» **TEXTO CITADO**
++++++++
Un nuevo aniversario de la declaración de la independencia argentina nos trae la posibilidad de reflexionar sobre la construcción del Estado y la prédica nacionalista en las llamadas fechas patrias.
Que asociemos esta fecha principalmente a la escuela no es casual y es parte de la estrategia de la reproducción simbólica del Estado. Su efectividad precisa de una simplificación que aplaste la complejidad histórica hasta reducirla a una oración que se aprende de memoria: “El 9 de julio de 1816, en Tucumán, se declaró la independencia argentina”.
En los últimos años el progresismo incorporó algunos nuevos personajes marginados en el panteón nacional: Juana Azurduy, Remedios del Valle, el gaucho Rivero, etc. A su vez, el Estado adoptó nuevos formatos de adoctrinamiento vía televisión e internet como Pakapaka, Encuentro y otras plataformas educativas. Pero, a fin de cuentas, el objetivo sigue siendo el mismo.
En 1816 la República Argentina, tal como la conocemos hoy, no existía. No era un Estado unificado. Los ex dominios del Virreinato del Río de la Plata eran llamados Provincias Unidas en Sud América desde 1810. A partir de los sucesos de mayo, y aún en guerra contra los realistas, había comenzado una nueva disputa por la organización del territorio.
En la Asamblea de 1813 en Buenos Aires, son rechazadas las «Instrucciones» de José Artigas que recomendaban declarar urgentemente la independencia. Por esto, la Banda Oriental y las provincias del Litoral van formando la Liga de Los Pueblos Libres, bajo el mando del caudillo federal. El 29 de junio de 1815, realizan el Congreso de Oriente, en la actual Concepción del Uruguay. Allí, entre otras cosas, deliberan sobre la política agraria a seguir, que verá la luz en septiembre de ese año en Paysandú con el «Reglamento de Tierras». De acuerdo a ciertas fuentes, en este congreso, además, la Liga de los Pueblos Libres habría declarado su independencia del Imperio Español.
Los representantes de las provincias del noroeste y el Alto Perú, con Buenos Aires a la cabeza, reunidos en el Congreso de Tucumán, hicieron lo propio el 9 de julio de 1816.
Una compleja y no menos sangrienta guerra civil entre los llamados Federales y Unitarios se estaba cocinando; una guerra que se extendería hasta la batalla de Pavón en 1861 con la victoria del unitarismo. En estas cuatro décadas, donde ambos bandos demostraron una crueldad inaudita, fueron los pobres del campo y la ciudad los que vertieron su sangre por divisas que no los incluían más que para hacerse matar.
Si bien más afín al artiguismo, la lente progresista destaca que la declaración de 1816 fue impresa en aymara y en quechua. Este es otro punto interesante sobre el cual reflexionar. Las poblaciones originarias andinas habían sido rápidamente incorporadas al sistema colonial, y por ende formaban parte de los nuevos territorios independizados. Era necesario sumarlas a la causa contra los realistas a fin de utilizarlas como carne de cañón. Correspondía a los intereses del independentismo en esa zona y por eso se descartó traducirla al guaraní, idioma hablado en territorio federal.
++++++++
» **DATOS PROPORCIONADOS**
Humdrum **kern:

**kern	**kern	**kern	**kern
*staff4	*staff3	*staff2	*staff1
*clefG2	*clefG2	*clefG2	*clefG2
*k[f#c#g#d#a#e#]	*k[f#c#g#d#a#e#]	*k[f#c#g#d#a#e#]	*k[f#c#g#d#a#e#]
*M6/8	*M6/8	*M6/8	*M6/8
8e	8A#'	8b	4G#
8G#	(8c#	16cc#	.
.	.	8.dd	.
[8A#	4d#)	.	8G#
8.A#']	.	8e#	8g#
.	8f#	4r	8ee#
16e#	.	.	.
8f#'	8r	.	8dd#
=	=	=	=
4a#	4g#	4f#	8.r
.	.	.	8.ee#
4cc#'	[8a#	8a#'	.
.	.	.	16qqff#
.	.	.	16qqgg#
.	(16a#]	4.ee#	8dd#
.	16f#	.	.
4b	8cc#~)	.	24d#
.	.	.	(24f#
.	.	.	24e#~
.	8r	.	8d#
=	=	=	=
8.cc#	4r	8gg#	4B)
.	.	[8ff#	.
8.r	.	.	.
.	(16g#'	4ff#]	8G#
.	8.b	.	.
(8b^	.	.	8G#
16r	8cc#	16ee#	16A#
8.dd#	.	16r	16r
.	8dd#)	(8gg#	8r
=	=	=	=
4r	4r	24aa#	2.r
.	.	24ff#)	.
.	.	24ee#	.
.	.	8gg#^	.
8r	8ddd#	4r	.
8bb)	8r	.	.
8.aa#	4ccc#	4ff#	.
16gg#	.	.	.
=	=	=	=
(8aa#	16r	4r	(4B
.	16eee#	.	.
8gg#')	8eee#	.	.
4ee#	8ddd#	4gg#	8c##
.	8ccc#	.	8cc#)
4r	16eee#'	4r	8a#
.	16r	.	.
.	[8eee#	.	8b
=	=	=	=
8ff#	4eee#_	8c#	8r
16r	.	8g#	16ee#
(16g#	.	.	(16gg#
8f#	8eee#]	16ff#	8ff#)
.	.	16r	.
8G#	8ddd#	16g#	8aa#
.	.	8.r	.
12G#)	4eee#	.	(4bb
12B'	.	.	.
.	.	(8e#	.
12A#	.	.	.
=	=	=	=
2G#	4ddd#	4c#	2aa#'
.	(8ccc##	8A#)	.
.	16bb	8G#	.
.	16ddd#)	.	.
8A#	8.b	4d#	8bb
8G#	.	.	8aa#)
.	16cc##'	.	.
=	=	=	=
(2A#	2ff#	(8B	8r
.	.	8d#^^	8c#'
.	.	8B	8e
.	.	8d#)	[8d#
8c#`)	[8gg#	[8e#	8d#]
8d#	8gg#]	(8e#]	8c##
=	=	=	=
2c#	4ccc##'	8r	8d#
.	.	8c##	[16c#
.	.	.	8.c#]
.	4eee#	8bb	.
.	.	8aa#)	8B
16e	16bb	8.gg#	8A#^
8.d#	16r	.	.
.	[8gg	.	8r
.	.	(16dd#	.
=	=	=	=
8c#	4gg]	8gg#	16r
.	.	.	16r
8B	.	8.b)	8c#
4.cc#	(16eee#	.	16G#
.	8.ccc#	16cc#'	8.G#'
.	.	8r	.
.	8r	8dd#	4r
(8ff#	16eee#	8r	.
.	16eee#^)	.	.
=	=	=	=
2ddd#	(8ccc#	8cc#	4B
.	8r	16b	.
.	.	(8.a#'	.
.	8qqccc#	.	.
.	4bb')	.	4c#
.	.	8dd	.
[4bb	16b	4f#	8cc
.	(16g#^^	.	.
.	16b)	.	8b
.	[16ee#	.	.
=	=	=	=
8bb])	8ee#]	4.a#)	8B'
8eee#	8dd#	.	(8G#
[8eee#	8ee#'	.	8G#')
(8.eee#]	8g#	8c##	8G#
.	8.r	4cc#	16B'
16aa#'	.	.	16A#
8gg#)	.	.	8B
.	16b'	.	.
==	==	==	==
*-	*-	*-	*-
++++++++
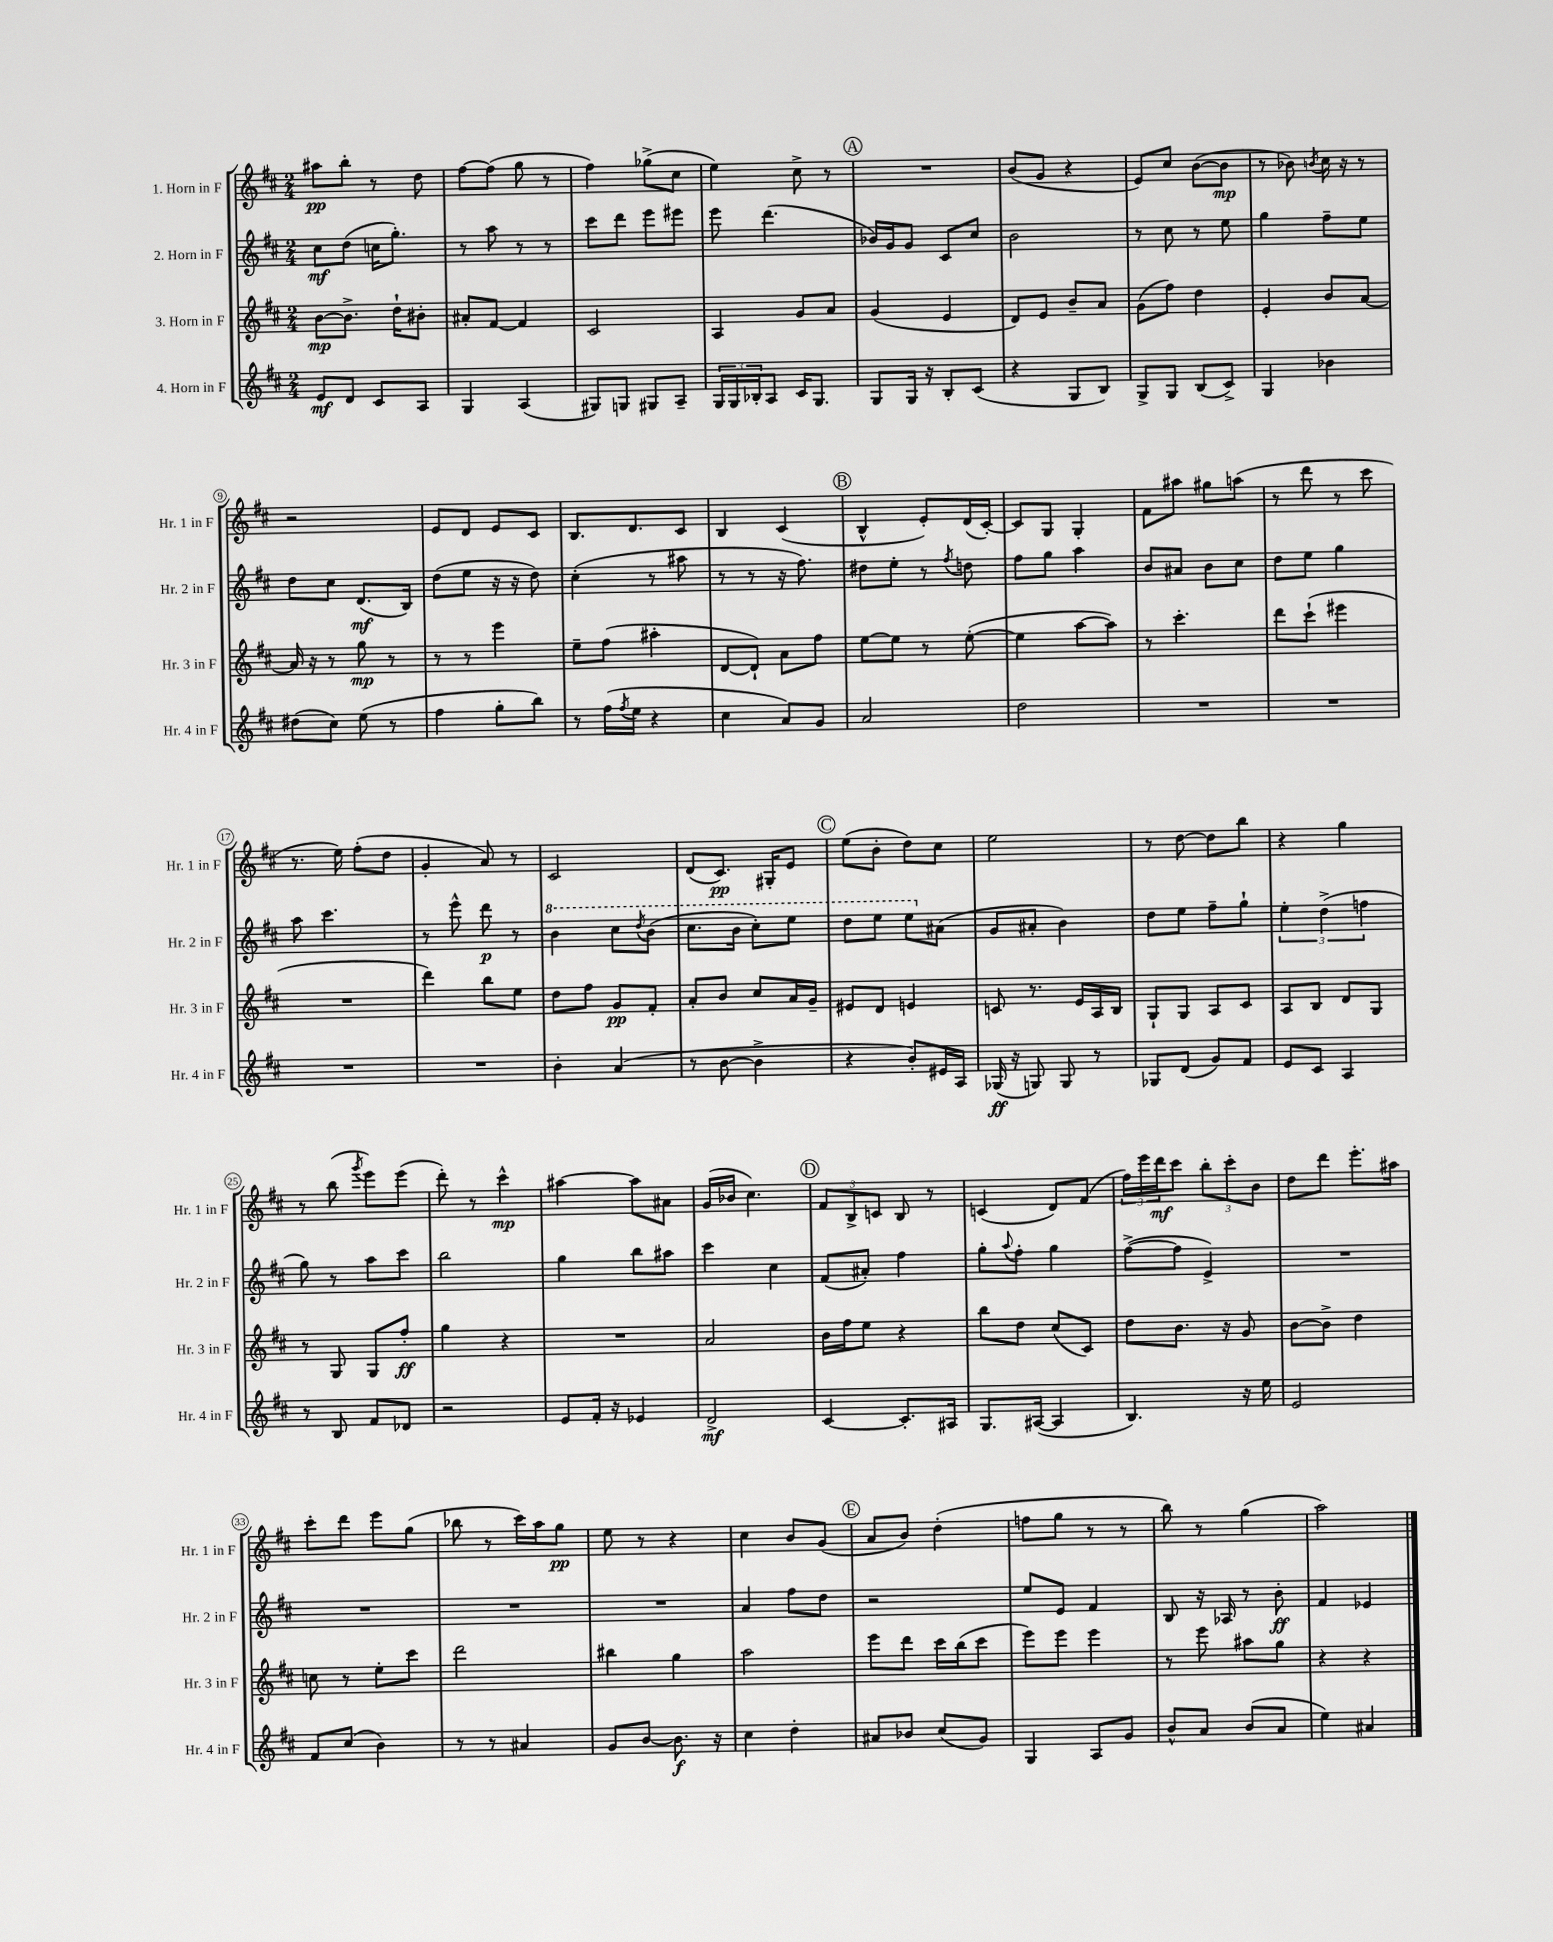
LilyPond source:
++++++++
» **TAREAS A REALIZAR**
• a. ¿Puedes reproducir sin cambios el pasaje del texto sobre la independencia argentina que va de "Que asociemos esta" a "siendo el mismo."?
• b. Según el texto sobre la independencia argentina, ¿por qué se descartó traducir la declaración de 1816 al guaraní? Responde en una a tres oraciones.
• c. ¿Cómo seguiría el texto sobre la independencia argentina? Escribe su continuación a partir de la última oración que aparece.

» **RESULTADOS**
• a.
Que asociemos esta fecha principalmente a la escuela no es casual y es parte de la estrategia de la reproducción simbólica del Estado. Su efectividad precisa de una simplificación que aplaste la complejidad histórica hasta reducirla a una oración que se aprende de memoria: “El 9 de julio de 1816, en Tucumán, se declaró la independencia argentina”.
En los últimos años el progresismo incorporó algunos nuevos personajes marginados en el panteón nacional: Juana Azurduy, Remedios del Valle, el gaucho Rivero, etc. A su vez, el Estado adoptó nuevos formatos de adoctrinamiento vía televisión e internet como Pakapaka, Encuentro y otras plataformas educativas. Pero, a fin de cuentas, el objetivo sigue siendo el mismo.

• b. Se descartó porque la traducción respondía a los intereses del independentismo en la zona de las poblaciones originarias andinas, a las que se buscaba sumar a la causa contra los realistas. El guaraní, en cambio, era el idioma hablado en territorio federal.

• c.
La declaración tampoco se tradujo a los idiomas qom, mapuche, tehuelche, o selk´nam. ¿La razón? Los territorios del Chaco, la Pampa y la Patagonia no habían caído bajo el yugo colonial, por ende, no necesitaban ninguna independencia. El 9 de julio de 1816 no significó nada en los montes de quebracho ni en los inmensos pastizales del sur, aunque tendría un significado trágico décadas después. Será el Estado Argentino, independiente del rey Fernando VII y sus sucesores, así como de toda dominación extranjera, quien conquistará esas tierras en sucesivas campañas para imponer allí la libertad, la igualdad y la fraternidad del Capital.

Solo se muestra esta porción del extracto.